══ TEXTO APRESENTADO ══
Operação da PF prende MC Ryan SP e mira esquema de R$ 1,6 bilhão

Polícia Federal prende cantor e investiga grupo por lavagem de dinheiro ligada ao tráfico internacional de cocaína e movimentação bilionária

15 abr, 2026
Operação Narco Fluxo investiga esquema bilionário de lavagem de dinheiro | Reprodução/
Instagram/
@imcryansp
Operação Narco Fluxo investiga esquema bilionário de lavagem de dinheiro | Reprodução/ Instagram/ @imcryansp

A Polícia Federal investiga um grupo ligado ao MC Ryan SP por suspeita de lavar dinheiro proveniente do tráfico internacional de drogas. Segundo as autoridades, o esquema teria movimentado mais de R$ 1,6 bilhão, valor que motivou o bloqueio judicial de bens e contas.

De acordo com a apuração, o montante teria origem na comercialização de mais de três toneladas de cocaína enviadas ao exterior. O lucro obtido com o tráfico abastecia um complexo sistema financeiro utilizado para ocultar a origem ilícita dos recursos.

Além do funkeiro, outros nomes também foram presos hoje (15), durante a operação, incluindo MC Poze do Rodo e influenciadores digitais. A ação mobilizou cerca de 200 policiais federais em diferentes estados e no Distrito Federal.
═══
══ REGISTROS SELECIONADOS ══
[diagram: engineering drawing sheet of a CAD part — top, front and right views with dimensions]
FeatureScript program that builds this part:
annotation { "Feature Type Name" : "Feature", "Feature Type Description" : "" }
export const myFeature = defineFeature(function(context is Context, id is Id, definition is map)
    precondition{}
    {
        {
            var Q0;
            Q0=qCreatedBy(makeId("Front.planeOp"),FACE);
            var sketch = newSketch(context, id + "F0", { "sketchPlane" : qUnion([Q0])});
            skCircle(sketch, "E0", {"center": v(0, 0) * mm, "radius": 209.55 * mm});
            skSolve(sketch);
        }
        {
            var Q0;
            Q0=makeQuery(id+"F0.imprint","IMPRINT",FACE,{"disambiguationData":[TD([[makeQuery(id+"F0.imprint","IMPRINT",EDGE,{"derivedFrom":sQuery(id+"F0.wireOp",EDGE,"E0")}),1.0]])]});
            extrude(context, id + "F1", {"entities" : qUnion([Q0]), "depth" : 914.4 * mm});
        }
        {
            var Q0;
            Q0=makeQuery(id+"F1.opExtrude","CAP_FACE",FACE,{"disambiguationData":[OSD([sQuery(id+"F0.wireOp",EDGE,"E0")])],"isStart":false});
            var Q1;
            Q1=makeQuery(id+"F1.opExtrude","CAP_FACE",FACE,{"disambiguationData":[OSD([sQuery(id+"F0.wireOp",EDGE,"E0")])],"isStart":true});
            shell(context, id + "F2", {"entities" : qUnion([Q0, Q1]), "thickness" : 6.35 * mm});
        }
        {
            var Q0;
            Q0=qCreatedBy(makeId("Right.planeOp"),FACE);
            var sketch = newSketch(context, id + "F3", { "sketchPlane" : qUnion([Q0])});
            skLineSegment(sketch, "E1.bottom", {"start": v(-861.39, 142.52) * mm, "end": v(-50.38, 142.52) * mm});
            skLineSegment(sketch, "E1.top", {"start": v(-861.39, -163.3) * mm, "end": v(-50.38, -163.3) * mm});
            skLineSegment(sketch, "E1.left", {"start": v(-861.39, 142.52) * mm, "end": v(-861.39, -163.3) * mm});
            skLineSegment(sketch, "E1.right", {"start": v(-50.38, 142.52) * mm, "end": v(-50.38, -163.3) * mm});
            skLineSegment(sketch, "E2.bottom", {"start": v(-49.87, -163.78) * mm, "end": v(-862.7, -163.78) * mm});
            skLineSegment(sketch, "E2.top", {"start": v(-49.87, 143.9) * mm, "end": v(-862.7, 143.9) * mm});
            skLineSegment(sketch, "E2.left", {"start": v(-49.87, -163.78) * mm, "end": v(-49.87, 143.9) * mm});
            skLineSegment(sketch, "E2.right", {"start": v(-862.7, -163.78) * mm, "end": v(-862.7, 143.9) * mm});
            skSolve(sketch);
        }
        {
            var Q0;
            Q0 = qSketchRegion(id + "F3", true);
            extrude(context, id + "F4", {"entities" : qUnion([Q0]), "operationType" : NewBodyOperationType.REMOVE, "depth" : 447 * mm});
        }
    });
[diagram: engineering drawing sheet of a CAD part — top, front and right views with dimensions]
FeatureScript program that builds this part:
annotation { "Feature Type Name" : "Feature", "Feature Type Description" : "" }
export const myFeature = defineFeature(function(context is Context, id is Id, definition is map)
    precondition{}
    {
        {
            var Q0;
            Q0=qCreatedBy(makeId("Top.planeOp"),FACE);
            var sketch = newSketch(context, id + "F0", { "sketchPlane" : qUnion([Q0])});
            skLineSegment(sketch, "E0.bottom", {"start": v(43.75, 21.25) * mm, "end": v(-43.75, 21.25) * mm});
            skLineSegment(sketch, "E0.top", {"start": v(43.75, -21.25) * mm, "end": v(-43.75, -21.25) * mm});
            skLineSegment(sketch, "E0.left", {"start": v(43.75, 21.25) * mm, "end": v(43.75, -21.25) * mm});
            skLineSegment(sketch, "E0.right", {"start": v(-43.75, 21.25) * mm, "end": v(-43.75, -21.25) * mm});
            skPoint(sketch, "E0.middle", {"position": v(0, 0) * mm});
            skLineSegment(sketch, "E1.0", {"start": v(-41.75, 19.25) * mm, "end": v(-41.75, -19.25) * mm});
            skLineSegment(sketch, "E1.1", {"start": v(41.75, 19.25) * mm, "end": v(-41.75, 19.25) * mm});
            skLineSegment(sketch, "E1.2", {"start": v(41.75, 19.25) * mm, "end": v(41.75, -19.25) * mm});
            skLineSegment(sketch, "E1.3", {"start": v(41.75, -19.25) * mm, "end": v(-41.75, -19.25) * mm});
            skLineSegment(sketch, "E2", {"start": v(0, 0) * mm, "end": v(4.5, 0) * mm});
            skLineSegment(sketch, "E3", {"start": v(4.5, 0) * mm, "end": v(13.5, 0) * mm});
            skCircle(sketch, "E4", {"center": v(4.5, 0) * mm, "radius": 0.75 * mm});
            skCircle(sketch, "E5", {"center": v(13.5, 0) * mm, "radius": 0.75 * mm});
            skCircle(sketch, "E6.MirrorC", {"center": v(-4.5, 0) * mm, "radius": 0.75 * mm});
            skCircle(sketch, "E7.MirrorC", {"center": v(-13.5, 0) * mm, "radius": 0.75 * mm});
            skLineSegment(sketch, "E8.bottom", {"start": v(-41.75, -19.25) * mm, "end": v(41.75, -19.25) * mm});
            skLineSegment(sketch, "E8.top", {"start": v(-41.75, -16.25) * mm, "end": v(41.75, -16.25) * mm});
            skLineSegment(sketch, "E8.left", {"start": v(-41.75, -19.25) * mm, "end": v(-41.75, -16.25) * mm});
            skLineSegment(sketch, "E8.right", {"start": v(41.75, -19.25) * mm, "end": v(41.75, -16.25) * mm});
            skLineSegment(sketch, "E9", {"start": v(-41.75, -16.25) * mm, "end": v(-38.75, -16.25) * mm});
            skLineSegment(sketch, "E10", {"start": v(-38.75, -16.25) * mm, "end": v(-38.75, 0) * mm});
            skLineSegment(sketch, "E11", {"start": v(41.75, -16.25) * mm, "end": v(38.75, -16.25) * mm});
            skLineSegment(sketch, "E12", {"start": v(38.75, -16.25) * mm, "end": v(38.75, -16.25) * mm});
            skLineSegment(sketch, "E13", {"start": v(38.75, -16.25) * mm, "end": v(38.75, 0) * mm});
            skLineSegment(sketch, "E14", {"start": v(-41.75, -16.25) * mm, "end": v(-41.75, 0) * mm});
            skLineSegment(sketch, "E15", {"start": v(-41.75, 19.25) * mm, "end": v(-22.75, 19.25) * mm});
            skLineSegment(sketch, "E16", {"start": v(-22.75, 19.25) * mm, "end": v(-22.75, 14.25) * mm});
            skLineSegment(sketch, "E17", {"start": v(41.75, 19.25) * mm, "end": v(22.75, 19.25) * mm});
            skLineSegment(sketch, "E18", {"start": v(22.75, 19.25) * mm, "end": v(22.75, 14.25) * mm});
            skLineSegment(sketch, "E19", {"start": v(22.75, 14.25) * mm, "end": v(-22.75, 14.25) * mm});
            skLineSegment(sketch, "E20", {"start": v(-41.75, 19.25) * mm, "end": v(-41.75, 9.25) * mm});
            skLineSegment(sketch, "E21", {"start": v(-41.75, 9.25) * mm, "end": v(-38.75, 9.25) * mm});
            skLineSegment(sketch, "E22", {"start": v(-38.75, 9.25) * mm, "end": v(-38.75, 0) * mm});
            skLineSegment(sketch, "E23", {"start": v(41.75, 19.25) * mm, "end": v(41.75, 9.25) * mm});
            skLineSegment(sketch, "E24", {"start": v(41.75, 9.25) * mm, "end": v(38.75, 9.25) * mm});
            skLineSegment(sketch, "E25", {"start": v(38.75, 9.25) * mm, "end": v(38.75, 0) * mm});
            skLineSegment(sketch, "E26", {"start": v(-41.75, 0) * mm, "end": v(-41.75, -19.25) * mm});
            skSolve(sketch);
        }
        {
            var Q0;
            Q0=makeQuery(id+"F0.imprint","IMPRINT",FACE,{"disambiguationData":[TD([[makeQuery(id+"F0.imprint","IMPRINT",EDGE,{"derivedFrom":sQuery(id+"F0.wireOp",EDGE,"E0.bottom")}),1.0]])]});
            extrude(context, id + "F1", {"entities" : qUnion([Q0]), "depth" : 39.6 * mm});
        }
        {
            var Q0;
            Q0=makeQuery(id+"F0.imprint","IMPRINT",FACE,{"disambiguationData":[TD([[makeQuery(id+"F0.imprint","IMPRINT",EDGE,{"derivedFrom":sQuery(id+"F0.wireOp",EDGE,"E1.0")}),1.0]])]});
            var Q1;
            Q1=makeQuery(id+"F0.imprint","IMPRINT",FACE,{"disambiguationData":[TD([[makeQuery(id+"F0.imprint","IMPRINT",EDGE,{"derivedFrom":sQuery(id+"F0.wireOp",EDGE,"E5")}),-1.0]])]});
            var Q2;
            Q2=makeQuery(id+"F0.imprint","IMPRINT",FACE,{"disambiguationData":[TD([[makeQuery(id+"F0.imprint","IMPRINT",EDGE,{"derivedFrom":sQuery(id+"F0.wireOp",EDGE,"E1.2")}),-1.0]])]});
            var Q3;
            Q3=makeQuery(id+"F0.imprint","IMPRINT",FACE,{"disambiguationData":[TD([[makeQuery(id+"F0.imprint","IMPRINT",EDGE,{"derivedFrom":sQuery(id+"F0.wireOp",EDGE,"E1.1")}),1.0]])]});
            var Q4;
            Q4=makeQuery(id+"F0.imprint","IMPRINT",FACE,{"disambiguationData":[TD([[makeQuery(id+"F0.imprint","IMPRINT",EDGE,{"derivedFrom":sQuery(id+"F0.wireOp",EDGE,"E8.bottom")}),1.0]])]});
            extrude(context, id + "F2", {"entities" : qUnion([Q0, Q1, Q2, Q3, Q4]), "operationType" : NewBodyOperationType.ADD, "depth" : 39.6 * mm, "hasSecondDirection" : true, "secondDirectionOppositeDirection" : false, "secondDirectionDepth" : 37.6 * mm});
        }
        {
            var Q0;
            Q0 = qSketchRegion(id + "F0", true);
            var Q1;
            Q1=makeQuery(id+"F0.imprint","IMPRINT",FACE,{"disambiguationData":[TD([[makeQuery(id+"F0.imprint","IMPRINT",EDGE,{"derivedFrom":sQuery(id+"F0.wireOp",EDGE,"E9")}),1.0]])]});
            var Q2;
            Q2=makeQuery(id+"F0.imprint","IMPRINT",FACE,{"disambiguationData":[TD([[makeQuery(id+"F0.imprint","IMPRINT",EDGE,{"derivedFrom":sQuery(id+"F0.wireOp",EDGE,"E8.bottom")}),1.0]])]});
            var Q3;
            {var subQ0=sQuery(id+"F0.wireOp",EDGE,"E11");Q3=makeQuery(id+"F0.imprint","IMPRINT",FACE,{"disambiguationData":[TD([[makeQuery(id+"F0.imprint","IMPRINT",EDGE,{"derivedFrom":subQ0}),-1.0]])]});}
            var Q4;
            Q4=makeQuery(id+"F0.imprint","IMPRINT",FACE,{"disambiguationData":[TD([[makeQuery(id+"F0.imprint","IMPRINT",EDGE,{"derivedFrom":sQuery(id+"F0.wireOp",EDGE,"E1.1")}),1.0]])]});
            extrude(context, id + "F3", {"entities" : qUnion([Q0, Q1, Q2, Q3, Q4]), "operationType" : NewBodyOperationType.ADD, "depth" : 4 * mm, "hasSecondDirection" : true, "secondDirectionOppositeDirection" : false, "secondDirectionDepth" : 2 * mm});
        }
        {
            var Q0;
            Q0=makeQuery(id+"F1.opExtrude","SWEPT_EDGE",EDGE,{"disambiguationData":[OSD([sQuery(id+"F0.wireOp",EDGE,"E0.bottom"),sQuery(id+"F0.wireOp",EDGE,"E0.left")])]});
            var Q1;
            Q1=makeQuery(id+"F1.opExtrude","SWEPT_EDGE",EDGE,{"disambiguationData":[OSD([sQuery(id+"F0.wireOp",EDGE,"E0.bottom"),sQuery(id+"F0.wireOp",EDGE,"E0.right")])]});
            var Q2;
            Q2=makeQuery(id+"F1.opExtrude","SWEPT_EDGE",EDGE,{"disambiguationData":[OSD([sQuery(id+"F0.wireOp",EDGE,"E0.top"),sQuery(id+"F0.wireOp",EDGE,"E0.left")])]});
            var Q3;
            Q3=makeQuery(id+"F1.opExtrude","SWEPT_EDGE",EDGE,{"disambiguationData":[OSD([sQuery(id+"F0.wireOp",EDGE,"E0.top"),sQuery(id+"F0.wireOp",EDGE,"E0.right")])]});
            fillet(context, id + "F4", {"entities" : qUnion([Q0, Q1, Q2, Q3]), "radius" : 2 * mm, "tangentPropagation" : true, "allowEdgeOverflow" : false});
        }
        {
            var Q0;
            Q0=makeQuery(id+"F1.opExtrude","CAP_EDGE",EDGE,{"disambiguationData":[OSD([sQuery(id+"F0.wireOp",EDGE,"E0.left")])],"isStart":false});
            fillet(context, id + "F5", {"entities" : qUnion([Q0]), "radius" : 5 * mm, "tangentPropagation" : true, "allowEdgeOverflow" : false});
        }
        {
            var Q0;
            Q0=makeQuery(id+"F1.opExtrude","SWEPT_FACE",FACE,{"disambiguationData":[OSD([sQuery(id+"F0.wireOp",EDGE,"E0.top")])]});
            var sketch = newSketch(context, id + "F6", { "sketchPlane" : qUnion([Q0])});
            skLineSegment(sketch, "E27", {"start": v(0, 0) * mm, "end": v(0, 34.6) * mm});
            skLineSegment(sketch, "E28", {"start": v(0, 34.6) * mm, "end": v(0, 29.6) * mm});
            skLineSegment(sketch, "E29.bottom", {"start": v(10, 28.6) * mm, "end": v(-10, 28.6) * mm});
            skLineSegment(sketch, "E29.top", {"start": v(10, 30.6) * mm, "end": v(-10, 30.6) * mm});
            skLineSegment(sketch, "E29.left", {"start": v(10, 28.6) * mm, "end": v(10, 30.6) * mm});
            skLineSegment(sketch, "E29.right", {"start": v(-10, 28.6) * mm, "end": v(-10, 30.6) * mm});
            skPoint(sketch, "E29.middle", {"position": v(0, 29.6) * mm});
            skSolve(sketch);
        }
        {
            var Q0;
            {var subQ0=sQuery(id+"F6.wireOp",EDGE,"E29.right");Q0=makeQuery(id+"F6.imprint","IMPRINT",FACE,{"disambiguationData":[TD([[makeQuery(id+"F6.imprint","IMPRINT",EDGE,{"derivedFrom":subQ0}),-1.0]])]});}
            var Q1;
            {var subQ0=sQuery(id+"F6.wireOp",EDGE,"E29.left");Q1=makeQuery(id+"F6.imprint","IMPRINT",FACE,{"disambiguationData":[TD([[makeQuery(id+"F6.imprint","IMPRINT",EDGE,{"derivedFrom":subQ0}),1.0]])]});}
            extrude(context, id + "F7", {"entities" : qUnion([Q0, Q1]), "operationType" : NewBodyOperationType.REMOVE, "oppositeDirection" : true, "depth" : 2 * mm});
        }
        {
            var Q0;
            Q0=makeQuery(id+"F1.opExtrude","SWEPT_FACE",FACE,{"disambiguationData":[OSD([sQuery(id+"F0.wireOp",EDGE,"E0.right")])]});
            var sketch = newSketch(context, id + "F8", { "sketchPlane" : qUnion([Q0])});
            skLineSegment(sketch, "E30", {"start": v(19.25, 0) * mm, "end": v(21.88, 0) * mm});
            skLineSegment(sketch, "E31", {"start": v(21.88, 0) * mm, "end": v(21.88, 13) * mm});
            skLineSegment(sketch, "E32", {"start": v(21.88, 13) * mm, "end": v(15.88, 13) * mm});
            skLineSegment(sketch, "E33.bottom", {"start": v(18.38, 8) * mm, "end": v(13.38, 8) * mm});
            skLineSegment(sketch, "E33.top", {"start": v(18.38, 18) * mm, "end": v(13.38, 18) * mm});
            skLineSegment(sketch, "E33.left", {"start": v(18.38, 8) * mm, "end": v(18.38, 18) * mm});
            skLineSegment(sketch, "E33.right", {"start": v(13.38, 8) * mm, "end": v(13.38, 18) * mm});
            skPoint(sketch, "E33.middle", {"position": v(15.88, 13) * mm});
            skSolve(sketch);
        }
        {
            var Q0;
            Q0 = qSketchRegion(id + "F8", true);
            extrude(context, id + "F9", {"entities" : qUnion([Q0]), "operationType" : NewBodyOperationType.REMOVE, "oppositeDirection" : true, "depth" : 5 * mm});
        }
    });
═══
TAREFA 1 → Segundo a notícia sobre a Operação Narco Fluxo, quantos policiais federais a ação mobilizou?
TAREFA 2 → Resuma em duas frases a notícia sobre a Operação Narco Fluxo.
TAREFA 3 → Retome a notícia sobre a Operação Narco Fluxo a partir da última frase apresentada e dê continuidade a ela.

RESPOSTA DA TAREFA 1 → Cerca de 200 policiais federais.

RESPOSTA DA TAREFA 2 → A Polícia Federal investiga um grupo ligado ao MC Ryan SP por suspeita de lavar dinheiro do tráfico internacional de drogas, em um esquema que teria movimentado mais de R$ 1,6 bilhão, oriundo da venda de mais de três toneladas de cocaína ao exterior. Na operação, que mobilizou cerca de 200 policiais federais em diferentes estados e no Distrito Federal, também foram presos MC Poze do Rodo e influenciadores digitais.

RESPOSTA DA TAREFA 3 →
Empresas e apostas eram usadas no esquema

As investigações apontam que empresas de produção musical e entretenimento eram utilizadas para misturar receitas legais com valores ilícitos. O grupo também teria recorrido a plataformas de apostas e rifas digitais clandestinas como forma de dificultar o rastreamento do dinheiro.

Relatórios do Conselho de Controle de Atividades Financeiras (COAF) reforçaram os indícios de irregularidades. O inquérito é um desdobramento de operações anteriores que já investigavam rotas internacionais de tráfico e mecanismos de ocultação de patrimônio.


MC Ryan SP foi preso durante operação da Polícia Federal (Foto: reprodução/Instagram/@imcryansp)


Defesa nega acusações e questiona investigação

A defesa de MC Ryan SP nega qualquer envolvimento do artista com atividades criminosas. Segundo os advogados, todas as movimentações financeiras possuem origem comprovada e lícita.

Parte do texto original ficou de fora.